[PROVIDED MATERIAL]
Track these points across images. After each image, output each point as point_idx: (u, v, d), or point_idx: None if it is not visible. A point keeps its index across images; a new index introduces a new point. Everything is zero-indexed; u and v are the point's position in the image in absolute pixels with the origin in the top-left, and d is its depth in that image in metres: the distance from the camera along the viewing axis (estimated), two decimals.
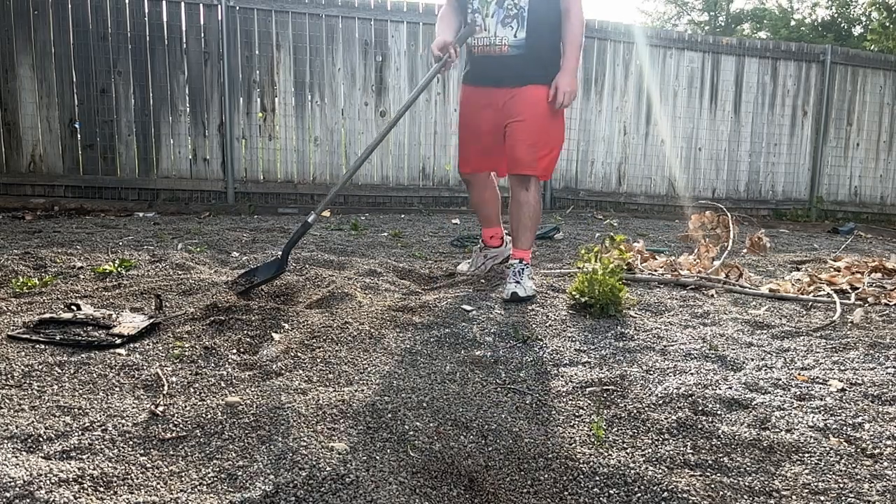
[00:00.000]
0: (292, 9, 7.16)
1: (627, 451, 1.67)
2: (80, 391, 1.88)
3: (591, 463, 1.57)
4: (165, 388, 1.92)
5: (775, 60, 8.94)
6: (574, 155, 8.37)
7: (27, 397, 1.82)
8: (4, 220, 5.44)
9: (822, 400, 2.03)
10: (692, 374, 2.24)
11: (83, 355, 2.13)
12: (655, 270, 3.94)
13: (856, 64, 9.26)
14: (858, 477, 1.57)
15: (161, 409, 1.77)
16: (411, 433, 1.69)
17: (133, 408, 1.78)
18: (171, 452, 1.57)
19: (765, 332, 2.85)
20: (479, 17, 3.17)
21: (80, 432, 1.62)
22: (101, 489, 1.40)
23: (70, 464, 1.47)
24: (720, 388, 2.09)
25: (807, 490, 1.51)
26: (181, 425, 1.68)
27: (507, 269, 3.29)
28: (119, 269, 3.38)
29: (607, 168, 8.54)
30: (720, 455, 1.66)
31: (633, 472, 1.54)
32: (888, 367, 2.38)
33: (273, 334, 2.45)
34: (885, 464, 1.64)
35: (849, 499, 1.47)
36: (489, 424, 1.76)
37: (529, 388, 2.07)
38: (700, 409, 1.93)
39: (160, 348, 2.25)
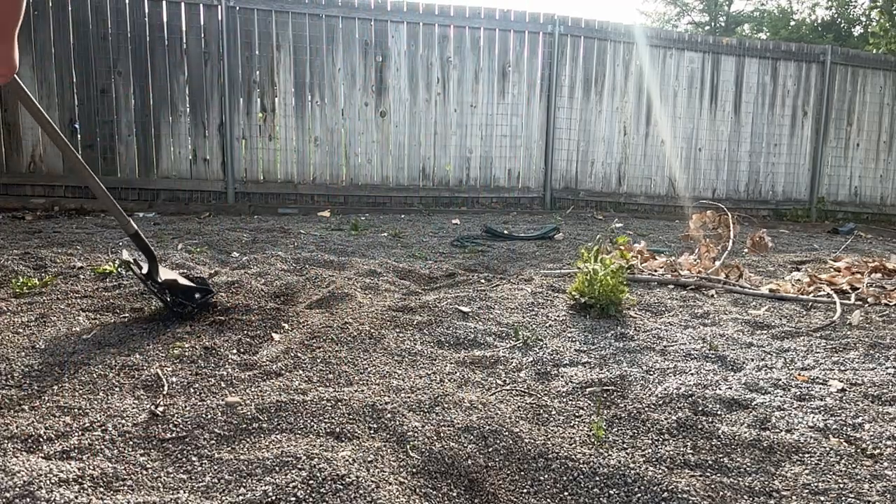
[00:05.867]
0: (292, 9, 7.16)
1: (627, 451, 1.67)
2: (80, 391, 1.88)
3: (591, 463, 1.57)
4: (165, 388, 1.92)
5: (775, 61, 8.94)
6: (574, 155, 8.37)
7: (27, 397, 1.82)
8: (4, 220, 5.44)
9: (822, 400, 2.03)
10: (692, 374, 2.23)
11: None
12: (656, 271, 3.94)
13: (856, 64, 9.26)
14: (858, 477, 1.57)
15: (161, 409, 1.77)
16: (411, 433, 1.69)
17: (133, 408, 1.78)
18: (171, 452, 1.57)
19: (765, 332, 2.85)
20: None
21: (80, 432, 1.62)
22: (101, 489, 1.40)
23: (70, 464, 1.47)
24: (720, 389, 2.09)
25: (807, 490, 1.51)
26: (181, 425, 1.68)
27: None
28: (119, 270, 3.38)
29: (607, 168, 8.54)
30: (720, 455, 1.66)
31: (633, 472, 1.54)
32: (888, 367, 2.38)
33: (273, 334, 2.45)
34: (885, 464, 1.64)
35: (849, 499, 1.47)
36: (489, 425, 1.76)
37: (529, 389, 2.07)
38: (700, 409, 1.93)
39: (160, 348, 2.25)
[/PROVIDED MATERIAL]
[PROVIDED MATERIAL]
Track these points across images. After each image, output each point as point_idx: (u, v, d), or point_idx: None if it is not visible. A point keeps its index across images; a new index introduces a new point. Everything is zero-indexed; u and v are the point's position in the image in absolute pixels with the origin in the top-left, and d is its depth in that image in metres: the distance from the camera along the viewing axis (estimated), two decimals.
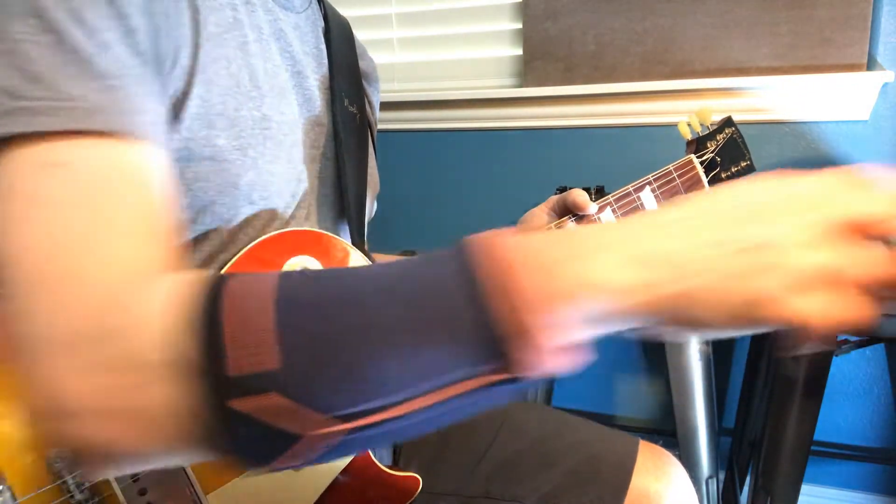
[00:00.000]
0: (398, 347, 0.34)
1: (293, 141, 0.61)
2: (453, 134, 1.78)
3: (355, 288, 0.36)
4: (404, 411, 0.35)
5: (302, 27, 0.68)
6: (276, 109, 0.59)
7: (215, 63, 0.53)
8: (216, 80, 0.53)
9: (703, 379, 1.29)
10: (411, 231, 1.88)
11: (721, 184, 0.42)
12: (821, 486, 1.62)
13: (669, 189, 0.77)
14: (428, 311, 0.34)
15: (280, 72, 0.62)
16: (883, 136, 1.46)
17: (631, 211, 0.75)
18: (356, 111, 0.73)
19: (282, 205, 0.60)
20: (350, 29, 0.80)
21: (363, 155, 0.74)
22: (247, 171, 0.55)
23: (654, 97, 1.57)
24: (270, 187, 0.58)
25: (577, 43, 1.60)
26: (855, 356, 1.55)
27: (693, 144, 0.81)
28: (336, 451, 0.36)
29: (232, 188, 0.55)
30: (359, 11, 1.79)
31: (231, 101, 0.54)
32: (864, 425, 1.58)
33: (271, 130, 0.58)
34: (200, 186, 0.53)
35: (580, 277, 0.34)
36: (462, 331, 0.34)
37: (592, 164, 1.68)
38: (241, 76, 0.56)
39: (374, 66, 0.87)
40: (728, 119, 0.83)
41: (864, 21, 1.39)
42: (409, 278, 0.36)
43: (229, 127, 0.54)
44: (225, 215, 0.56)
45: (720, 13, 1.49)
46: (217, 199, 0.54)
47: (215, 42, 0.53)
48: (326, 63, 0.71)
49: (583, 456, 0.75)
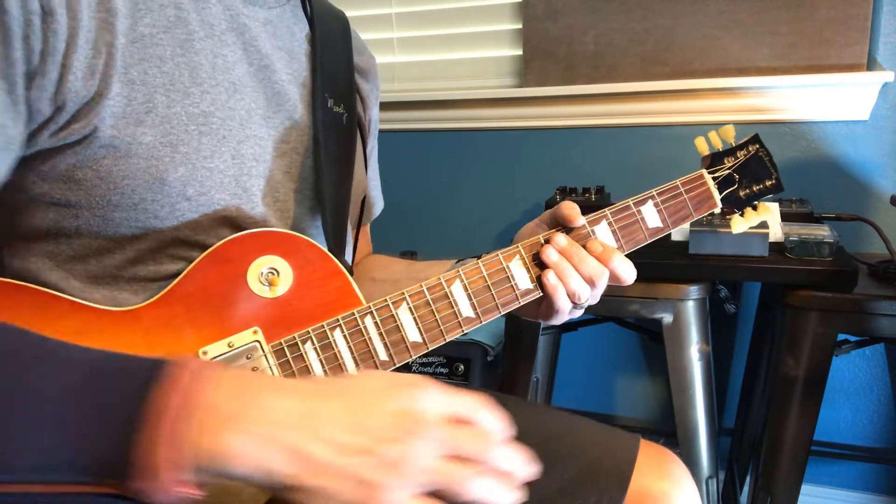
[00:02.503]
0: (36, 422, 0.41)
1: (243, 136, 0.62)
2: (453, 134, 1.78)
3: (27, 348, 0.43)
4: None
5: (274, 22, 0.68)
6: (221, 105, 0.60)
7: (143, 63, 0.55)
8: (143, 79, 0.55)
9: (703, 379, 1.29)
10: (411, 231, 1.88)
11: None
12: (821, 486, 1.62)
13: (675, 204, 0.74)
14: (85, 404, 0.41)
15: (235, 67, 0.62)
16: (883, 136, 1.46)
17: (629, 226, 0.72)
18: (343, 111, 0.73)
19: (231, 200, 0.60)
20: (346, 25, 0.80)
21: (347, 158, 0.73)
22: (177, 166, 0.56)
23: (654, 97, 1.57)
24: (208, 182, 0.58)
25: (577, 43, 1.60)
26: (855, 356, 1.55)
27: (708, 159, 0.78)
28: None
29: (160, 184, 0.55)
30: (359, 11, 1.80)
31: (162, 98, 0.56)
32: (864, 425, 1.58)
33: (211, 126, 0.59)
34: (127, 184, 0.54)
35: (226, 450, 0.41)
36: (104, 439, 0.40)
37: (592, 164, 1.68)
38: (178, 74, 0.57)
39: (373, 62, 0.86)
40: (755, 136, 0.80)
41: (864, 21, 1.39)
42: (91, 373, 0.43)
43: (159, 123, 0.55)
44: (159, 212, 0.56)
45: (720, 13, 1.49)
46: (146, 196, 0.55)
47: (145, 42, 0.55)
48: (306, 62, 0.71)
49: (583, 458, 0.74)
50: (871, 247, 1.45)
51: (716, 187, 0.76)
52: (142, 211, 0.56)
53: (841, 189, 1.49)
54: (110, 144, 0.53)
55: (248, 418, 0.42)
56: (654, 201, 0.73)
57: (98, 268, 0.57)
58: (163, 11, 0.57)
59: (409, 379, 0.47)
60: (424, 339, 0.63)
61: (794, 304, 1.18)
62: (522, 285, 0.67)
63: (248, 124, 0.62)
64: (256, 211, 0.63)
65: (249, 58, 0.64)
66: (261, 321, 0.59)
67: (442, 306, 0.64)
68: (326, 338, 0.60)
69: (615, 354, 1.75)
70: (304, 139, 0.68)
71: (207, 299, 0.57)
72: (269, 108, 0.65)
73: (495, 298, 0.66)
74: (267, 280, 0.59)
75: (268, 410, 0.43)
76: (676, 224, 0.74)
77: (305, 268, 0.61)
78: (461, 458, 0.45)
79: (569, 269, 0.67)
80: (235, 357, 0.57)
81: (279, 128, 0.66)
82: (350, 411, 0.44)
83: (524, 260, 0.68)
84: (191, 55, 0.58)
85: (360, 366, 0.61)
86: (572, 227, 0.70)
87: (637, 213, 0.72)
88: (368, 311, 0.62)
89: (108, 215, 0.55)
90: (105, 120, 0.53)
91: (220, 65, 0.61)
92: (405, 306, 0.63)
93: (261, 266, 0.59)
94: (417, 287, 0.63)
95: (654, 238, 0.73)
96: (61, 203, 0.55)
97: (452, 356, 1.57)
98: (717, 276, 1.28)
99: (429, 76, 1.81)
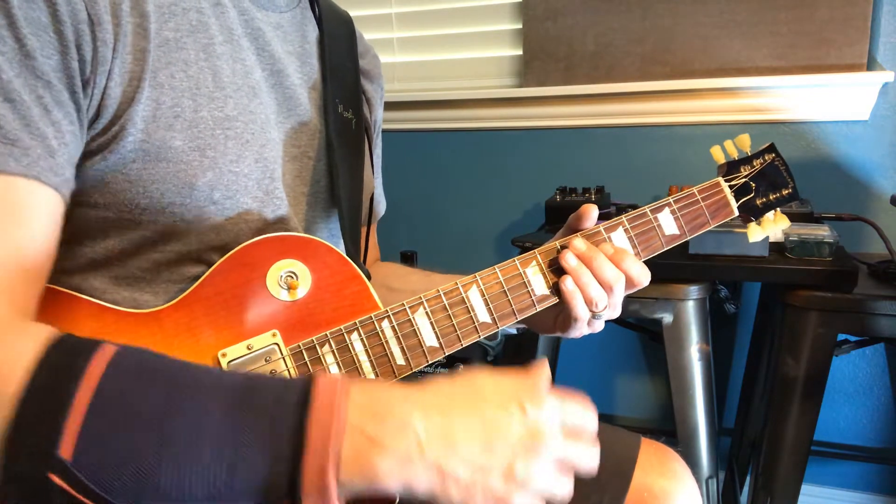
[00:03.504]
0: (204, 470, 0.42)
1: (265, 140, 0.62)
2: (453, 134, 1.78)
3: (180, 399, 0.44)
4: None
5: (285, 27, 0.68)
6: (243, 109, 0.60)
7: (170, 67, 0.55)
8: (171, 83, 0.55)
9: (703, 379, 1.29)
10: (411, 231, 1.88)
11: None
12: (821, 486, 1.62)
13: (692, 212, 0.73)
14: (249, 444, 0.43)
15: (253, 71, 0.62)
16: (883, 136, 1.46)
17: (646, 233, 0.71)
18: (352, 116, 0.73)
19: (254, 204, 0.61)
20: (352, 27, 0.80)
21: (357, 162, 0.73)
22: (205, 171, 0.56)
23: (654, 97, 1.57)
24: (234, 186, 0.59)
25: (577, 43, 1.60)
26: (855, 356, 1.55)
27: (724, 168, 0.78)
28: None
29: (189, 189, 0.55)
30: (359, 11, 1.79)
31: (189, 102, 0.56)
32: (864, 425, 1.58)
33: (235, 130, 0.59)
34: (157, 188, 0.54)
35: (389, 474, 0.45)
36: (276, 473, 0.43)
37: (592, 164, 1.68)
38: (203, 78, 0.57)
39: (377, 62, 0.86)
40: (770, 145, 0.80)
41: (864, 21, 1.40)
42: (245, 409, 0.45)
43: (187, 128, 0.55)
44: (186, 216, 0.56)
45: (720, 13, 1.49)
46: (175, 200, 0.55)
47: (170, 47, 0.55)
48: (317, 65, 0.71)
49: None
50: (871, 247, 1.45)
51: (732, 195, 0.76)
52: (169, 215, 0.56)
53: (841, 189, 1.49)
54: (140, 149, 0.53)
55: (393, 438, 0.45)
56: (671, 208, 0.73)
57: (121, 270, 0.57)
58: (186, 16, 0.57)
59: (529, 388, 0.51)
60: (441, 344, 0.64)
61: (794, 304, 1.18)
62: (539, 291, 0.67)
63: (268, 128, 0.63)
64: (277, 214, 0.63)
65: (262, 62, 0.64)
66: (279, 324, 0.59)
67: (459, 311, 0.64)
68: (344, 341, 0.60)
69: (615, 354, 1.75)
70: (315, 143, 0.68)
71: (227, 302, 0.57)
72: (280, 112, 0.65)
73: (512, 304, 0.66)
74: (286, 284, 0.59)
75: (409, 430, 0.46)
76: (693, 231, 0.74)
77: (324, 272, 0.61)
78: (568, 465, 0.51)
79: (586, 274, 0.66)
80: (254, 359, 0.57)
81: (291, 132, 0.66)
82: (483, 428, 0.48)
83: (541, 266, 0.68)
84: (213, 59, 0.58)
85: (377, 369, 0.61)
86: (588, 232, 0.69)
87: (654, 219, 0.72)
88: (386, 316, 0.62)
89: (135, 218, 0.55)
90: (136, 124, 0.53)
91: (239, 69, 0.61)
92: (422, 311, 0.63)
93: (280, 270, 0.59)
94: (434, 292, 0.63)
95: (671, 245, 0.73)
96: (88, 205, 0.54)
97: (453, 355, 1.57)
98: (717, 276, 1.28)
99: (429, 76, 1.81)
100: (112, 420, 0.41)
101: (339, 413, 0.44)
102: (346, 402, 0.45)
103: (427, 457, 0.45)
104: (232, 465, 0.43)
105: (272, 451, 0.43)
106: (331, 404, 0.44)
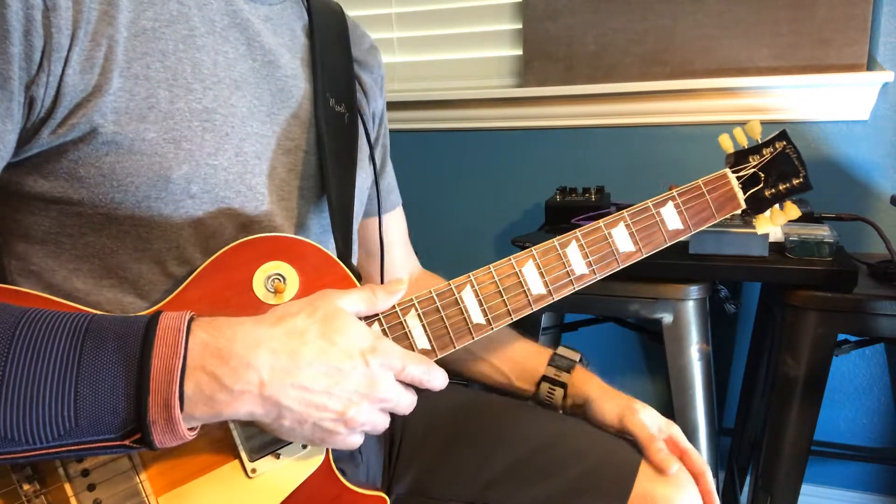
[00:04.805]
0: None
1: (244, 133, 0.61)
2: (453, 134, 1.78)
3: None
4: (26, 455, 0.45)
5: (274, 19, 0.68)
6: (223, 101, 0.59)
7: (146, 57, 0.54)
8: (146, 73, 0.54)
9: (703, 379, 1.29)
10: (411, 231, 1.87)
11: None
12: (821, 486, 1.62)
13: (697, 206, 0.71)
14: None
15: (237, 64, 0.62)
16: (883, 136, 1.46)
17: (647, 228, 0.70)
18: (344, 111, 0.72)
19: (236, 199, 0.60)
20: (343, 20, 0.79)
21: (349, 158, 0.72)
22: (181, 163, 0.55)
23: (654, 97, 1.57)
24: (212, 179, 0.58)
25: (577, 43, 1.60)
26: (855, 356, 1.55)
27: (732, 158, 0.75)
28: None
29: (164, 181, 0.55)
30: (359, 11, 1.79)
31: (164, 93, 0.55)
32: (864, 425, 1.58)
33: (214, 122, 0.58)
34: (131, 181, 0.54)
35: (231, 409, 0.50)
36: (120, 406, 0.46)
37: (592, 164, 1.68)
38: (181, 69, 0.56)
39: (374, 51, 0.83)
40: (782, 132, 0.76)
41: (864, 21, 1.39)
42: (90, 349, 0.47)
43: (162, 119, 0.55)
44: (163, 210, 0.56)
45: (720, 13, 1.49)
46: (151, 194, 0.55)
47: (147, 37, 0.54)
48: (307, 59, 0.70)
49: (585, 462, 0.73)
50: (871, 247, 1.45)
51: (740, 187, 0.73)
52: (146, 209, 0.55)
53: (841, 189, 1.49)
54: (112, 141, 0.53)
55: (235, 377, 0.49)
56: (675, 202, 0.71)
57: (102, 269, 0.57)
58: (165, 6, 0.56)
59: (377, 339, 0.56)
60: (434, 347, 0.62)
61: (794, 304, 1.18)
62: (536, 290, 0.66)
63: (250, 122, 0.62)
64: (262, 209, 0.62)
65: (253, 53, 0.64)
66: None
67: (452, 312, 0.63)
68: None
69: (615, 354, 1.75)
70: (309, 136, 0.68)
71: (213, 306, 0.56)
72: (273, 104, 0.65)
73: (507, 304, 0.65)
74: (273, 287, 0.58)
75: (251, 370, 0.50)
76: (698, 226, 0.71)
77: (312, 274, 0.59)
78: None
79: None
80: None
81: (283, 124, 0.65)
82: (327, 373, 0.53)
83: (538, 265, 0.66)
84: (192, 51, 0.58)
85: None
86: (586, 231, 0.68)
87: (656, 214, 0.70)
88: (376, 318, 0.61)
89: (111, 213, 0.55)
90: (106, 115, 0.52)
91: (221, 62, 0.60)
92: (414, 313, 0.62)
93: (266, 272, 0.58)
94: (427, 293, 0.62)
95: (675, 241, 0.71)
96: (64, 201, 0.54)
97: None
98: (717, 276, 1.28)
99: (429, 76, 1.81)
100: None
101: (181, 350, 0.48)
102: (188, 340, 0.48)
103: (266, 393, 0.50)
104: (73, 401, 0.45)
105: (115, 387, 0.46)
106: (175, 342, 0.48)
[/PROVIDED MATERIAL]
§ **WHAT IS EXPECTED**
Once the line with "89: (108, 215, 0.55)" is found above, transcribe each line from it through the line with "[00:03.504]", exactly, and omit the pictures.

§ **ANSWER BELOW**
89: (108, 215, 0.55)
90: (105, 120, 0.53)
91: (220, 65, 0.61)
92: (405, 306, 0.63)
93: (261, 266, 0.59)
94: (417, 287, 0.63)
95: (654, 238, 0.73)
96: (61, 203, 0.55)
97: (452, 356, 1.57)
98: (717, 276, 1.28)
99: (429, 76, 1.81)
[00:03.504]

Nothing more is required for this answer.